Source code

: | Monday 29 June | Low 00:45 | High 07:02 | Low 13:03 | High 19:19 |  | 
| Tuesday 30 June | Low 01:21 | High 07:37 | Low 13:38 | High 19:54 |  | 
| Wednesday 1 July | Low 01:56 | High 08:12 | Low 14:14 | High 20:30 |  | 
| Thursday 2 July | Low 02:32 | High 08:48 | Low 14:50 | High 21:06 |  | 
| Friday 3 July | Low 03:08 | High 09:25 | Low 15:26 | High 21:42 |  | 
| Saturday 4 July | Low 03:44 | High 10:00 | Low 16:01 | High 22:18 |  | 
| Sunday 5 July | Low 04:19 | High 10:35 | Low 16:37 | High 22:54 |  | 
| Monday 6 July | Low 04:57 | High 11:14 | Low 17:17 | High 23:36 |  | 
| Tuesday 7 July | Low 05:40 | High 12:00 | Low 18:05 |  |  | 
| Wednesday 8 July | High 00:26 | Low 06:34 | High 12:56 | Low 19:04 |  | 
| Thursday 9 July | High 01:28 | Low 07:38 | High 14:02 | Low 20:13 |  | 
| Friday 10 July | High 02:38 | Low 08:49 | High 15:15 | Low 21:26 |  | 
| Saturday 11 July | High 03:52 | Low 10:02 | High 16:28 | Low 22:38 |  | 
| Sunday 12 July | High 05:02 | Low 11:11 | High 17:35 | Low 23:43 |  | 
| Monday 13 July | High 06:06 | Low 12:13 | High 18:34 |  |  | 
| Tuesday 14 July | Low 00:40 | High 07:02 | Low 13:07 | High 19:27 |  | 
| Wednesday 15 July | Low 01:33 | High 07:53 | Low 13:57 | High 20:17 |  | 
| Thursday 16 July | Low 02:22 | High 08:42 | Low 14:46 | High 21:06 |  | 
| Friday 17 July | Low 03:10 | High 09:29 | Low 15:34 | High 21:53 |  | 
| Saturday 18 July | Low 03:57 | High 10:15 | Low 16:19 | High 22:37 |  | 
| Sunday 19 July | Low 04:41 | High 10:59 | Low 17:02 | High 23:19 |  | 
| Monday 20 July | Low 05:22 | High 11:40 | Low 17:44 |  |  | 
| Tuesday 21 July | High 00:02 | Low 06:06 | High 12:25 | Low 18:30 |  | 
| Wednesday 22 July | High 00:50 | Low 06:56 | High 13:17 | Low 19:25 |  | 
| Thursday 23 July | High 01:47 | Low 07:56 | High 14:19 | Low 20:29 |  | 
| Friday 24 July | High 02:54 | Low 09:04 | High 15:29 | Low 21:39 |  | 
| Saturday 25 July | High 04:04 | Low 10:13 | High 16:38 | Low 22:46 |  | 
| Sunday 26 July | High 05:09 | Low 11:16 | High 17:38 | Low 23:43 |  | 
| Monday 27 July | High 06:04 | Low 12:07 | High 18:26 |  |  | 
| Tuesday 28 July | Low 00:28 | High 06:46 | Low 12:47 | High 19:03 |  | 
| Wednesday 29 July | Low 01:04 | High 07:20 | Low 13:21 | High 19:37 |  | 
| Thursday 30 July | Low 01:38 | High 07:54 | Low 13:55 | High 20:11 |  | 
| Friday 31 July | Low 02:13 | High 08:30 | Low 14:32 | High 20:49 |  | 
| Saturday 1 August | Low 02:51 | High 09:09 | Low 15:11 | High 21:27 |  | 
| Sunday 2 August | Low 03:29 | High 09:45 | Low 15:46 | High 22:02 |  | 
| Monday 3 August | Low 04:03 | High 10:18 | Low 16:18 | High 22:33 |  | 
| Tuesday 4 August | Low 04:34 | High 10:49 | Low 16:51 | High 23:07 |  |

=== The problem ===
Every line above with the word "August" is to be copied out.

=== Task output ===
| Saturday 1 August | Low 02:51 | High 09:09 | Low 15:11 | High 21:27 |  | 
| Sunday 2 August | Low 03:29 | High 09:45 | Low 15:46 | High 22:02 |  | 
| Monday 3 August | Low 04:03 | High 10:18 | Low 16:18 | High 22:33 |  | 
| Tuesday 4 August | Low 04:34 | High 10:49 | Low 16:51 | High 23:07 |  |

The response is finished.